Эдуард Успенский
Проза Эдуарда Николаевича Успенского принесла ему всенародную известность. Чебурашка и крокодил Гена, почтальон Печкин и кот Матроскин, дядя Фёдор и старуха Шапокляк — это уже не просто авторские персонажи, а герои фольклора, сродни Мойдодыру Чуковского или Рассеянному Маршака: они накрепко вросли в быт нашего сегодняшнего детства.
Стихи Успенского на фоне его прозы, вроде бы, отошли на второй план, однако достаточно вспомнить популярнейшие песни, озвученные в своё время «Радионяней», или «Пластилиновую ворону», положенную на музыку Григорием Гладковым, чтобы понять, что эти стихи так же широко известны и любимы детьми. Эдуард Успенский одним из первых сделал песню и мультипликацию серьёзным подспорьем для бытования детской поэзии в современном мире.
Павел Крючков опубликовал в «Новом мире» интервью с Успенским — с таким примечательным диалогом:
«— Вы работаете во всех жанрах и видах литературы, долгие годы пишете и стихи, и прозу. Это, кажется, развивается параллельно. Или проза появилась раньше?
— Раньше появились стихи, их у меня меньше, чем прозы.
Я всегда считал, что проза — более сложный вид искусства.
— Многие считают ровно наоборот.
— Пусть считают. Кажется, Гёте говорил, что стихосложение обусловлено и подкреплено ритмом, рифмой — всеми этими костылями. А проза — очень открытая вещь. Помните историю о человеке, который бежал из лагеря? Перед ним открыты все дороги, а перед теми, кто его ищет, — только одна. Та, на которой они могут его найти».
И потом ещё Успенский добавляет: «Проза всегда сильнее стихов».
Как ни обидно для человека, пишущего именно стихи, должен полностью согласиться с Эдуардом Николаевичем, — исходя, например, из своего переводческого опыта: я всегда полагал, и с годами моя уверенность окрепла, что переводить прозу куда сложнее, чем стихи. При переводе стихов, по крайней мере, классических, ты всегда вооружён «всеми этими костылями» — ритмом, рифмой, т. е. жёстким каркасом. При переводе прозы он рассыпается. Остаётся главное: интонация автора — а её поди улови и интерпретируй!
Свои стихи Успенский «рассказывает» — как рассказывают байки, анекдоты, это рассказы «с преувеличениями», отчего они становятся ещё более заразительными и соблазнительными. При этом Успенский мастерски (а подспудно и назидательно) обыгрывает бытовые штампы (сколько их мы навидались на нашем веку!), превращая стихотворение то в сказку, то в приключение, то в смешной ужастик:
Уж как хочешь —
Верь не верь,
Но живёт за лифтом зверь.

### ИЗВЛЕЧЁННЫЕ ДАННЫЕ
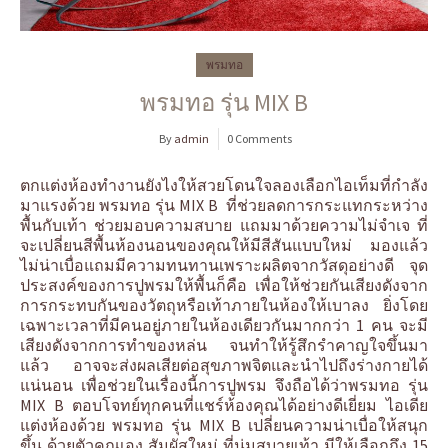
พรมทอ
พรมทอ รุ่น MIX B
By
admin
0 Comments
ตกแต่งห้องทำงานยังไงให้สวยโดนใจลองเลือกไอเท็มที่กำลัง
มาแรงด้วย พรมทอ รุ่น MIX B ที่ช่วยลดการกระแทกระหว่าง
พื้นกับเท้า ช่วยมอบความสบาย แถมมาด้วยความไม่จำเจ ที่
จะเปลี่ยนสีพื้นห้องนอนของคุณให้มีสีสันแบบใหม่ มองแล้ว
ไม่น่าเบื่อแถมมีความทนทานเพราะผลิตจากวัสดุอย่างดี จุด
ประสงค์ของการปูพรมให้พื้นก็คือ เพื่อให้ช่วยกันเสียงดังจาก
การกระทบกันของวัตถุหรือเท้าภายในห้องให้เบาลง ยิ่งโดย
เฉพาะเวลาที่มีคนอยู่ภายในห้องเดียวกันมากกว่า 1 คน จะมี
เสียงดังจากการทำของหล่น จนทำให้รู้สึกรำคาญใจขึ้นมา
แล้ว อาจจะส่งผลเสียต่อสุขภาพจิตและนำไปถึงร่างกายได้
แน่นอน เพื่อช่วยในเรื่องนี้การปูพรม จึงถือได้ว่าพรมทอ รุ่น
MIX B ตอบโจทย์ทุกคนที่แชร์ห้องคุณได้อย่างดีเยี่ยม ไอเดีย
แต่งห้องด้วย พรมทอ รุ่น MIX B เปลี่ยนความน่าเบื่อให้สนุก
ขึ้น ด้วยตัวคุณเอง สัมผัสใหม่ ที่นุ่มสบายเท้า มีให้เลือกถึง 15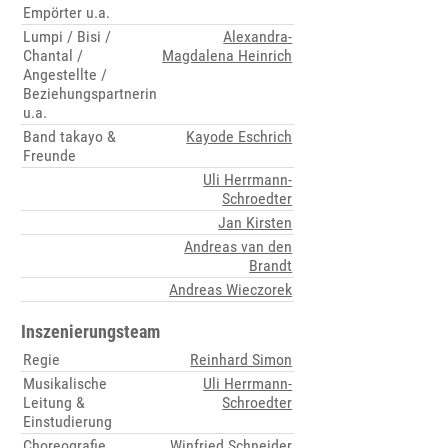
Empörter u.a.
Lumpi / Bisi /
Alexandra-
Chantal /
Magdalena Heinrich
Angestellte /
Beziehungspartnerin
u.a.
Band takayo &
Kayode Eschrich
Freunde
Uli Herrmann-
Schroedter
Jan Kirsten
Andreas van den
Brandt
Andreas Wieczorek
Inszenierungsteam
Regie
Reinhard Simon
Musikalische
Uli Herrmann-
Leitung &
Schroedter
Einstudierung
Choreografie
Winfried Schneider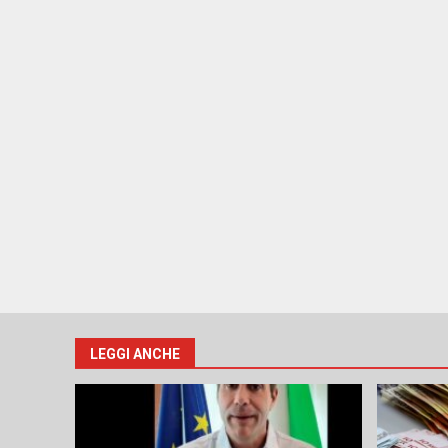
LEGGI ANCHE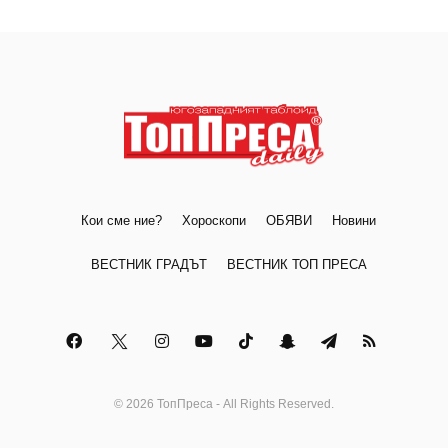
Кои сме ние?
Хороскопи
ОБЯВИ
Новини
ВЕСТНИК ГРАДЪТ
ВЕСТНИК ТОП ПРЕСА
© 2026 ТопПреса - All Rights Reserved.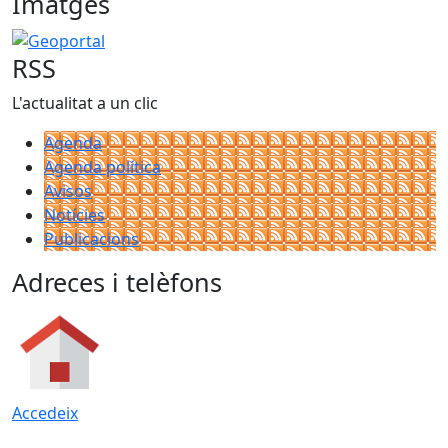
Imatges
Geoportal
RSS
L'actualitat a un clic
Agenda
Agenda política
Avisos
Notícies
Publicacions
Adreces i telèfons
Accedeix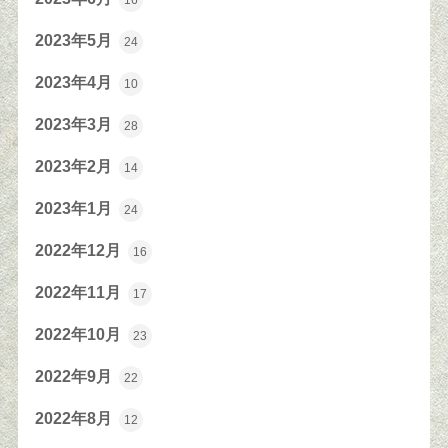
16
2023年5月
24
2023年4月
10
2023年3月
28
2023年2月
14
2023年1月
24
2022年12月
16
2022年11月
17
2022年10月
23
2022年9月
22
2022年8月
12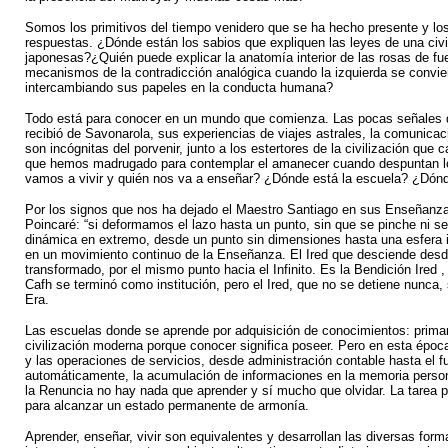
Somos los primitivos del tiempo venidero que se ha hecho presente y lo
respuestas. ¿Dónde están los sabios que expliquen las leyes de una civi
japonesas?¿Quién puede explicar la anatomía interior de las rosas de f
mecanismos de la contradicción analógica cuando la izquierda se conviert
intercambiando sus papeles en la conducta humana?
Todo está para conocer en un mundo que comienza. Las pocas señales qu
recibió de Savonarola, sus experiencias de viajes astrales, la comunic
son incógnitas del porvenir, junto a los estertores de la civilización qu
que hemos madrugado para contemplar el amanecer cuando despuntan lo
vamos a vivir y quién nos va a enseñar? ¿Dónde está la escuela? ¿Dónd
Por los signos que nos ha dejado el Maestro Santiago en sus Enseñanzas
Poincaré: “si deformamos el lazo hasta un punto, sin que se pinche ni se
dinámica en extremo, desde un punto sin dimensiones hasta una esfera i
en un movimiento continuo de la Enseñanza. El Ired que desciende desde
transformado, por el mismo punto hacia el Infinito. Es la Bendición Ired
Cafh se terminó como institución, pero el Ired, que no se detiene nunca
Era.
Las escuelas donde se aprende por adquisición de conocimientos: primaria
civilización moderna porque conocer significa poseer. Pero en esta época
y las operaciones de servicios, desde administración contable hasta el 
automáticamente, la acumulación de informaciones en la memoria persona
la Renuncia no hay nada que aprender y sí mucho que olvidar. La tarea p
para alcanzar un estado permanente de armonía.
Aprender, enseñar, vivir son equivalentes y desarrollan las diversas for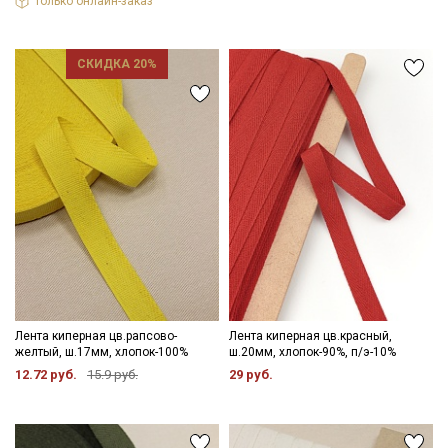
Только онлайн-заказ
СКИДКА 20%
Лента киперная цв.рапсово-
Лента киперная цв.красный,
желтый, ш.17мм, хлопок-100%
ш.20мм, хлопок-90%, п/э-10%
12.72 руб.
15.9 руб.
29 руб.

### ЗАДАНИЯ
[a] Кто положил «Пластилиновую ворону» на музыку, согласно тексту об Успенском?
[b] Изложите текст об Успенском в двух предложениях.
[c] Напишите продолжение текста об Успенском, начиная сразу после его последних слов.
Строки никак не связаны с текстом об Успенском.

### ОТВЕТЫ К ЗАДАНИЯМ
[a] Григорий Гладков.

[b] Проза Эдуарда Успенского принесла ему всенародную известность, а его персонажи стали героями фольклора, хотя и его стихи благодаря песням и мультипликации так же широко известны и любимы детьми. В интервью Успенский называл прозу более сложным и сильным видом искусства, с чем соглашается автор текста, а свои стихи Успенский «рассказывает», как байки, мастерски обыгрывая бытовые штампы.

[c]
Любит он машинный запах,
У него отвёртка в лапах.
Ночью чудищем лохматым
Он съезжает по канатам,
По решёткам лазает,
Механизмы смазывает.
Провода, контакты, двери —
Всё исправит, всё проверит.
А под утро
Зверь-чудак
Залезает на чердак,
В темноте весь день сидит
И одно себе твердит:
— Детям пользоваться лифтом
Без сопровождения взрослых строго запрещается.
— Детям пользоваться лифтом
Без сопровождения взрослых строго запрещается.
Уж как хочешь —
Верь не верь,
Это очень мудрый зверь.
Этот фольклорный зачин («Уж как хочешь — верь не верь») даёт автору прекрасную возможность превращать обыденное событие почти в сказочную историю, в сюжетную «обманку» и разыгрывать на этом поле словесные игры:
Верьте хотите,
Хотите не верьте,
Только вчера мне
Прислали в конверте.
Жирафа, весьма добродушного
С виду,
Большую египетскую пирамиду,
Айсберг из Тихого океана,
Кита-полосатика
Вместе с фонтаном,
Целое стадо гиппопотамов
И очень известный Вулкан — Фудзияма.
Кроме того,
Я достал из конверта
Четыре корвета
Различного цвета.
Четыре корвета
Различного цвета
И королеву Елизавету.
И интересно, что королева
Не проявляла ни капельки гнева.
Представьте, нисколько
Она не ругалась,
Что в этой компании
Вдруг оказалась!
Вы получали такие подарки?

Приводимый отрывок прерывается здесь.